Copy the listing that follows exactly. Its pictures do not belong in the copy.

Extracted entries Block Start

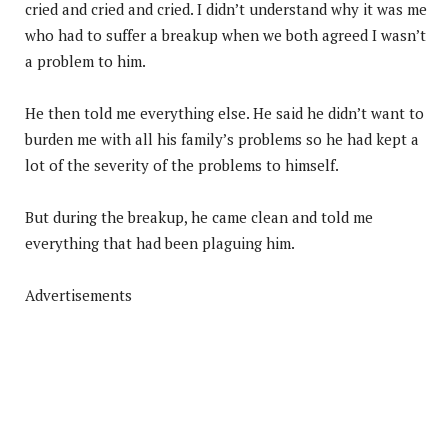
cried and cried and cried. I didn’t understand why it was me
who had to suffer a breakup when we both agreed I wasn’t
a problem to him.
He then told me everything else. He said he didn’t want to
burden me with all his family’s problems so he had kept a
lot of the severity of the problems to himself.
But during the breakup, he came clean and told me
everything that had been plaguing him.
Advertisements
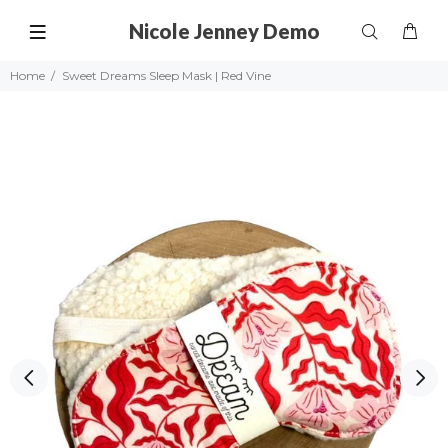
Nicole Jenney Demo
Home
Sweet Dreams Sleep Mask | Red Vine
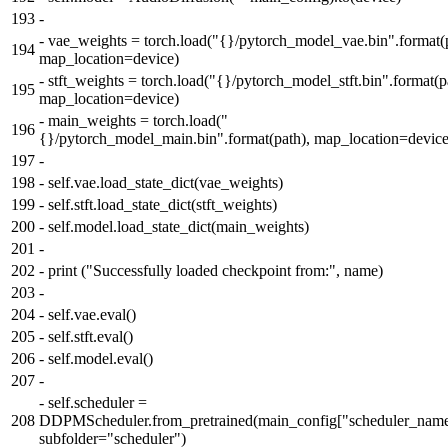
193
-
-
vae_weights = torch.load("{}/pytorch_model_vae.bin".format(p
194
map_location=device)
-
stft_weights = torch.load("{}/pytorch_model_stft.bin".format(p
195
map_location=device)
-
main_weights = torch.load("
196
{}/pytorch_model_main.bin".format(path), map_location=device
197
-
198
-
self.vae.load_state_dict(vae_weights)
199
-
self.stft.load_state_dict(stft_weights)
200
-
self.model.load_state_dict(main_weights)
201
-
202
-
print ("Successfully loaded checkpoint from:", name)
203
-
204
-
self.vae.eval()
205
-
self.stft.eval()
206
-
self.model.eval()
207
-
-
self.scheduler =
208
DDPMScheduler.from_pretrained(main_config["scheduler_name
subfolder="scheduler")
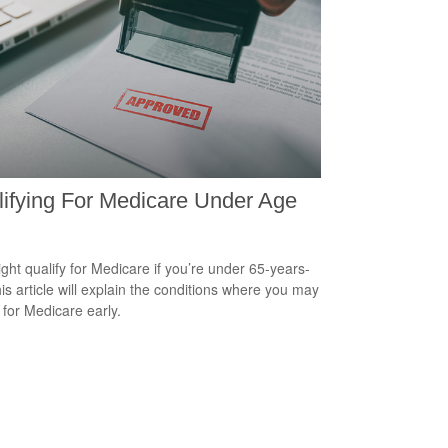
ifying For Medicare Under Age
ght qualify for Medicare if you’re under 65-years-
his article will explain the conditions where you may
 for Medicare early.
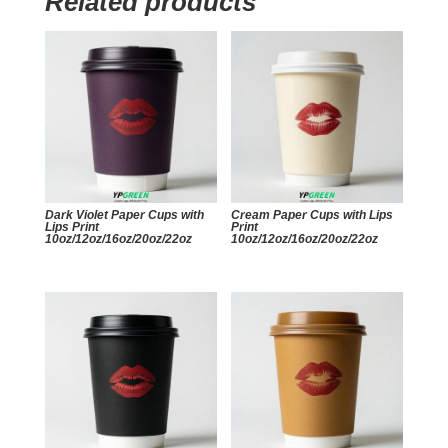
Related products
Dark Violet Paper Cups with
Cream Paper Cups with Lips
Lips Print
Print
10oz/12oz/16oz/20oz/22oz
10oz/12oz/16oz/20oz/22oz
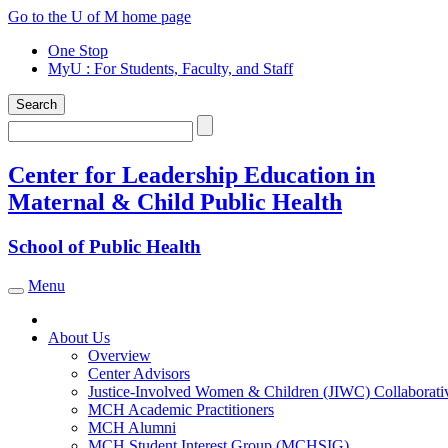
Skip
Go to the U of M home page
to
One Stop
content
MyU
: For Students, Faculty, and Staff
Search
Search
Center for Leadership Education in
Maternal & Child Public Health
School of Public Health
Menu
Toggle navigation
About Us
Overview
Center Advisors
Justice-Involved Women & Children (JIWC) Collaborati
MCH Academic Practitioners
MCH Alumni
MCH Student Interest Group (MCHSIG)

Extracted entries Block End

Output:
cried and cried and cried. I didn’t understand why it was me
who had to suffer a breakup when we both agreed I wasn’t
a problem to him.
He then told me everything else. He said he didn’t want to
burden me with all his family’s problems so he had kept a
lot of the severity of the problems to himself.
But during the breakup, he came clean and told me
everything that had been plaguing him.
Advertisements
Nicole Jenney Demo
Home
Sweet Dreams Sleep Mask | Red Vine
193
-
-
vae_weights = torch.load("{}/pytorch_model_vae.bin".format(p
194
map_location=device)
-
stft_weights = torch.load("{}/pytorch_model_stft.bin".format(p
195
map_location=device)
-
main_weights = torch.load("
196
{}/pytorch_model_main.bin".format(path), map_location=device
197
-
198
-
self.vae.load_state_dict(vae_weights)
199
-
self.stft.load_state_dict(stft_weights)
200
-
self.model.load_state_dict(main_weights)
201
-
202
-
print ("Successfully loaded checkpoint from:", name)
203
-
204
-
self.vae.eval()
205
-
self.stft.eval()
206
-
self.model.eval()
207
-
-
self.scheduler =
208
DDPMScheduler.from_pretrained(main_config["scheduler_name
subfolder="scheduler")
ifying For Medicare Under Age
ght qualify for Medicare if you’re under 65-years-
his article will explain the conditions where you may
 for Medicare early.
Related products
Dark Violet Paper Cups with
Cream Paper Cups with Lips
Lips Print
Print
10oz/12oz/16oz/20oz/22oz
10oz/12oz/16oz/20oz/22oz
Skip
Go to the U of M home page
to
One Stop
content
MyU
: For Students, Faculty, and Staff
Search
Search
Center for Leadership Education in
Maternal & Child Public Health
School of Public Health
Menu
Toggle navigation
About Us
Overview
Center Advisors
Justice-Involved Women & Children (JIWC) Collaborati
MCH Academic Practitioners
MCH Alumni
MCH Student Interest Group (MCHSIG)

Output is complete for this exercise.